Qui, al riparo da sguardi indiscreti il capo del plotone «massiccio, non molto
alto con gli occhi verdi e un tatuaggio sul petto» si inginocchia accanto a
Omar, seduto a terra, e un altro marine, ancor più corpulento, vicino al suo
amico. «A questo punto - sostiene Omar - ho capito che stavano per ucciderci.

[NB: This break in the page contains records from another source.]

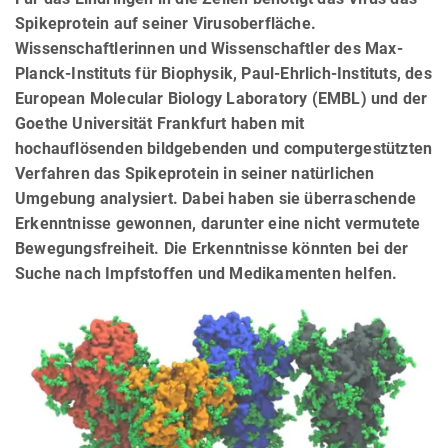
Spikeprotein auf seiner Virusoberfläche.
Wissenschaftlerinnen und Wissenschaftler des Max-
Planck-Instituts für Biophysik, Paul-Ehrlich-Instituts, des
European Molecular Biology Laboratory (EMBL) und der
Goethe Universität Frankfurt haben mit
hochauflösenden bildgebenden und computergestützten
Verfahren das Spikeprotein in seiner natürlichen
Umgebung analysiert. Dabei haben sie überraschende
Erkenntnisse gewonnen, darunter eine nicht vermutete
Bewegungsfreiheit. Die Erkenntnisse könnten bei der
Suche nach Impfstoffen und Medikamenten helfen.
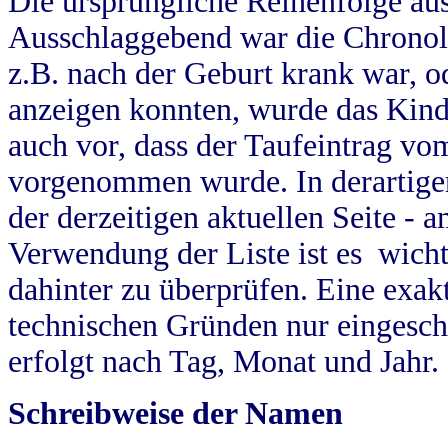
Die ursprüngliche Reihenfolge au
Ausschlaggebend war die Chronol
z.B. nach der Geburt krank war, od
anzeigen konnten, wurde das Kind
auch vor, dass der Taufeintrag vo
vorgenommen wurde. In derartigen
der derzeitigen aktuellen Seite -
Verwendung der Liste ist es wich
dahinter zu überprüfen. Eine exa
technischen Gründen nur eingesch
erfolgt nach Tag, Monat und Jahr.
Schreibweise der Namen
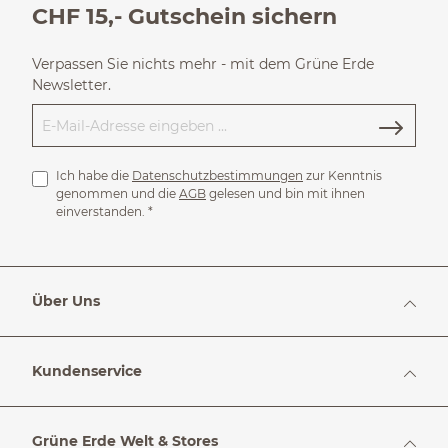
CHF 15,- Gutschein sichern
Verpassen Sie nichts mehr - mit dem Grüne Erde
Newsletter.
Ich habe die
Datenschutzbestimmungen
zur Kenntnis
genommen und die
AGB
gelesen und bin mit ihnen
einverstanden.
*
Über Uns
Kundenservice
Grüne Erde Welt & Stores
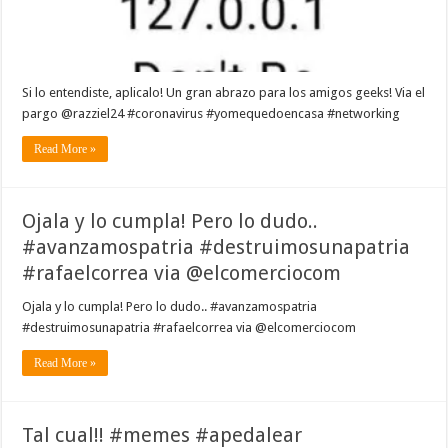
Si lo entendiste, aplicalo! Un gran abrazo para los amigos geeks! Via el
pargo @razziel24 #coronavirus #yomequedoencasa #networking
Read More »
Ojala y lo cumpla! Pero lo dudo..
#avanzamospatria #destruimosunapatria
#rafaelcorrea via @elcomerciocom
Ojala y lo cumpla! Pero lo dudo.. #avanzamospatria
#destruimosunapatria #rafaelcorrea via @elcomerciocom
Read More »
Tal cual!! #memes #apedalear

Con una mano il capo dei soldati mi ha preso per i capelli tirandomi indietro
la testa. Ho visto la baionetta andare verso il collo e tagliarmi la gola
dall'orecchio sinistro fino a quello destro. Ho sentito un gran dolore, mi sono
rivoltato e ho cercato di fermare il sangue con le mani». Quindi Omar vede
morire il suo amico: «Quello grasso ha messo la baionetta davanti alla gola di
(Saad) e gliel'ha tagliata. Poi gli ha messo lo scarpone dietro la nuca e
tirandogli indietro con forza la testa gli ha spezzato il collo. Il poveretto è
morto subito». Omar è a terra, semisvenuto, sanguinante quando il comandante
gli preme uno scarpone sul collo tagliato quasi soffocandolo e l'altro soldato,
gli da un altro colpo di baionetta sul fianco destro. I marines a questo punto,
convinti che entrambi siano morti, gettano i due corpi nelle acque basse del
fiume e appiccano il fuoco al palmeto e ai vicini campi. Omar però ripresosi a
contatto con l'acqua riesce a risalire sulla riva e li viene trovato e salvato
dal proprietario della fattoria accorso con alcuni poliziotti locali a spegnere
l'incendio. Portato a Baghdad il bracciante è riuscito a salvarsi, anche se è
ancora semiparalizzato. Omar non riesce a darsi una spiegazione per quel che
gli è accaduto e per la ferocia dei suoi aguzzini: «Non so perché ci hanno
fatto questo. Non so se vi era stato un qualche attacco contro di loro ma di
sicuro non dalle nostre parti. E poi non capisco perché, poco dopo, sono
tornati di nuovo per mutilare i nostri corpi. Ovviamente il mio non l'hanno trovato
e si sono accaniti su quello del mio collega. Hanno preso il suo cadavere e gli
hanno tirato fuori gli occhi, massacrato la faccia e il mento. Noi siamo
solamente dei lavoratori che gli abbiamo fatto?» Poi, cercando di trovare una
qualche spiegazione, Omar sostiene poi: «Forse volevano accusare qualcun altro
di averci sgozzato, forse volevano terrorizzarci mandando un messaggio a tutto
il paese, forse volevano mostrare la loro forza. Forse si è trattato di una
punizione collettiva. Sono rimasti nei palmeti per sei giorni e nessuno si è
potuto avvicinare». Prima di finire la sua intervista il contadino iracheno
parla poi di un altro episodio, terribile nella sua brutalità, che avrebbe
visto come protagonisti i marines del « gruppo 27»: «Noi siamo stati i primi ma
forse non gli ultimi a subire questo trattamento. Ho sentito qui in paese di
due giovani guidatori uccisi e mutilati sulla strada principale. Uno di loro è
stato squartato e gli hanno messo gli intestini attorno al collo. All'altro
hanno tirato fuori il cuore e l'hanno messo sulla schiena». Tutto naturalmente
«nel rispetto delle «regole di ingaggio».